La Côte d’Azur est reconnue pour ses plages, le cinéma et ses mondanités infinies. À Nice, où l’équipe de soccer monopolise l’attention médiatique sportive, les Aigles sont loin derrière dans les intérêts des amateurs de sport.
Le club a été fondé en 1969, mais l’aréna Jean Boutin accueille parmi les plus maigres foules en Ligue Magnus : 1200 spectateurs.
C’est justement ce que tentent de changer un tandem de Québécois : le directeur général Jean-François Dufour et son ami, le président Filip Bastos.
Si ces noms ne sonnent pas de cloche, c’est peut-être parce qu’Étienne Boulay est le plus connu parmi les actionnaires associés à l’achat de la concession niçoise, l’an dernier.
Il est passé 21h, heure locale, lorsque Dufour explique à l’auteur de ces lignes la mission culturelle que l’organisation entame.
«Personne ne connaît les Aigles à Nice, a-t-il énoncé. Plusieurs ne savent pas qu’il y un club. Nos infrastructures reçoivent 1000 personnes et on réussit à remplir l’aréna. Le club a plus de 50 ans et il y a de l’histoire ici. Tu récupères des gens qui ont la culture, des gens que l’on sait qu’on est capable d’attirer.»
Partisans recherchés
La stratégie passera inévitablement par des campagnes de marketing pour augmenter la visibilité de l’équipe d’un bout à l’autre de la région et même attirer ceux qui ne sont que de passage.
Les Aigles ne sont qu’au «haut niveau» de la Ligue Magnus depuis 10 ans.
«Notre défi, c’est de faire découvrir le hockey aux Niçois. Il y a beaucoup de touristes aussi. Il faut trouver une façon de communiquer avec eux pour leur dire ‘hey, il y a un match de hockey. On prend le ‘challenge’ à cœur.»
Une nouvelle patinoire verra le jour d’ici 2030. La capacité va augmenter de plusieurs milliers de sièges, ce qui laisse le temps à la magie d’opérer, comme ça s’est vu en LNH dans certains marchés risqués.
«On va passer de 1000 à presque 5000 places. Il va falloir remplir l’aréna. C’est aujourd’hui que ça commence. Il faut bien communiquer. En Californie, ils ont réussi. À Vegas également. Il n’y a pas de raisons pour lesquelles on ne pourrait pas y arriver ici.»
Dufour a passé 16 ans à Grenoble, d’abord comme joueur et ensuite comme gestionnaire. Les Brûleurs de Loups ont gagné la coupe avant que le Québécois ne s’installe à Nice.
C’est après des discussions avec Bastos, pendant que les Aigles étaient endettés, que l’idée d’en faire l’acquisition a germé.

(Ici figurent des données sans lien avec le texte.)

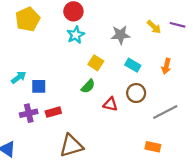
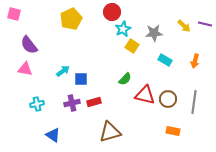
cyan star: (76, 35) -> (123, 29), moved
yellow square: (96, 63) -> (132, 46), moved
brown circle: (136, 93) -> (168, 99), moved
red triangle: (110, 104) -> (145, 95), size x1.5
gray line: (165, 112) -> (194, 102), turned -55
orange rectangle: (153, 147) -> (173, 131), moved

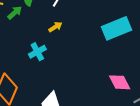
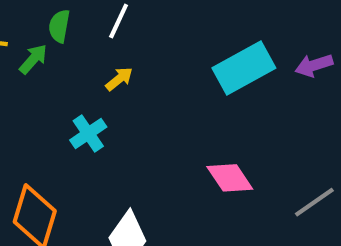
pink diamond: (120, 82) -> (230, 178), moved

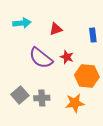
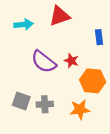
red triangle: (56, 29) -> (60, 16), moved, size x1.5
gray square: (20, 95) -> (21, 101), turned -30

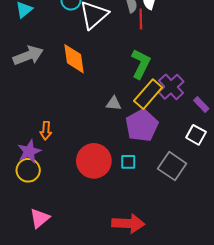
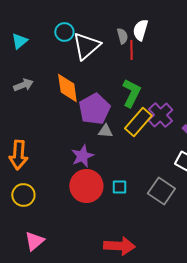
gray arrow: (28, 56) -> (23, 85), size x0.7
purple pentagon: (142, 125) -> (94, 109), moved
orange arrow: (46, 131) -> (18, 155), moved, size x1.6
purple star: (29, 151) -> (82, 156), moved

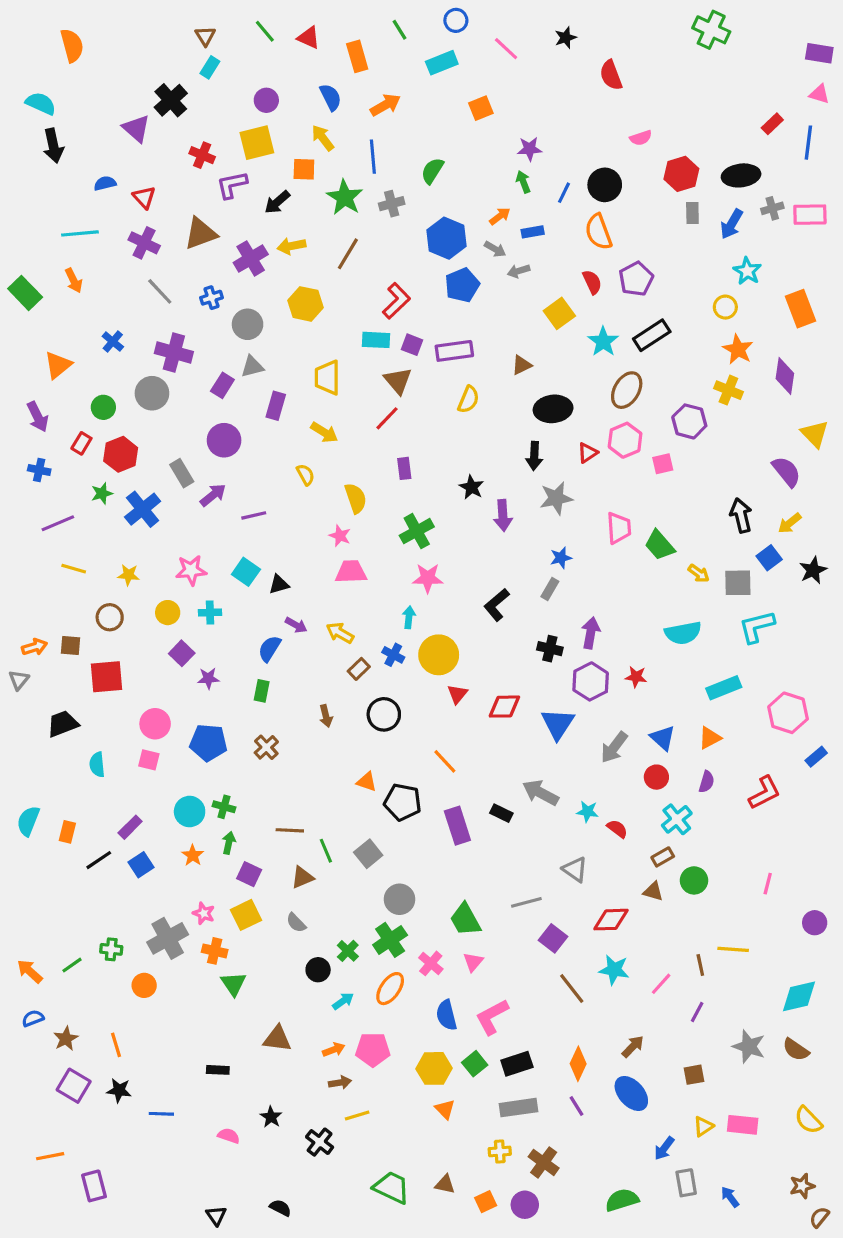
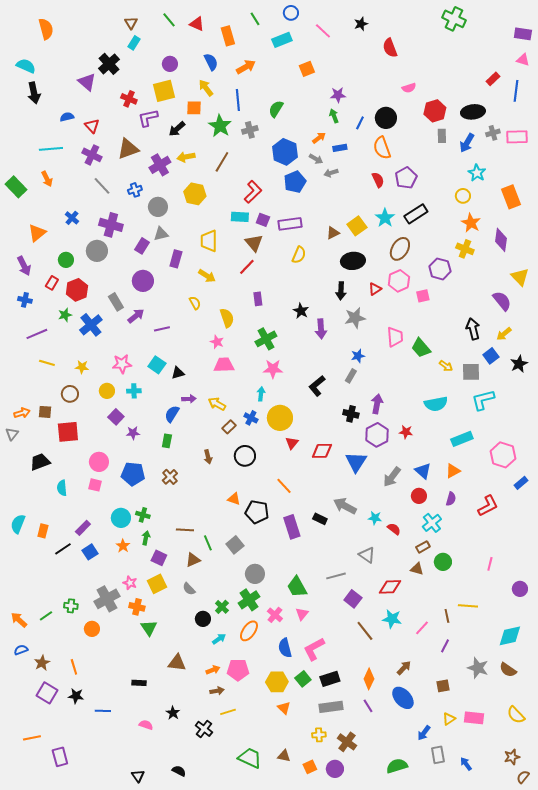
yellow square: (559, 313) -> (357, 226), moved
purple arrow: (296, 625) -> (189, 399), turned -32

«Je connaissais le marché, qui était un marché pauvre et un beau projet pour qu’on l’amène à un certain niveau, raconte-t-il. La première fois, on en parlait en rigolant. En mai 2024, il est venu à Nice rencontrer les propriétaires. En un mois et demi, on a décidé d’acheter le club.
«Après la saison, il m’a dit ‘t’as pas le choix de t’en venir avec moi!’.»
Une passion à raviver
Aux dires de Dufour, la culture du hockey est inégale en France. C’est que les générations des 20 à 30 dernières années s’y intéressaient davantage que la présente.
Les Cristobal Huet, Stéphane Da Costa, Tim Bozon et Alexandre Texier ne sont pas méconnus pour autant.
Lorsque les Canadiens de Montréal ont fait l’acquisition de Texier, le 23 novembre, les médias français ont couvert l’annonce.
«La ligue a diffusé un ou deux communiqués. Ça reste un petit marché en France, explique Dufour. La nouvelle a été publiée sur les sites de hockey sur glace. Dans chacun des articles, on lisait qu’il ‘rejoint l’équipe la plus prestigieuse au monde’.»
Ce fut aussi une discussion dans l’entourage des Aigles, puisque plusieurs Québécois y jouent. L’entraîneur-chef, Marc-André Lévesque, est originaire de Longueuil.
«On voulait construire autour de joueurs français qui croyaient en notre projet. Ça faisait partie de notre idéologie d’avoir des Québécois aussi. C’est important qu’ils puissent échanger avec nos partenaires et le public.
«On a misé sur eux et on a un bon noyau. Le groupe cohabite bien. Souvent, on parle de faire équipe moitié-moitié! On verra…»
Cet article a été publié dans les éditions d’Ahuntsic et de Rosemont du 1er décembre dernier.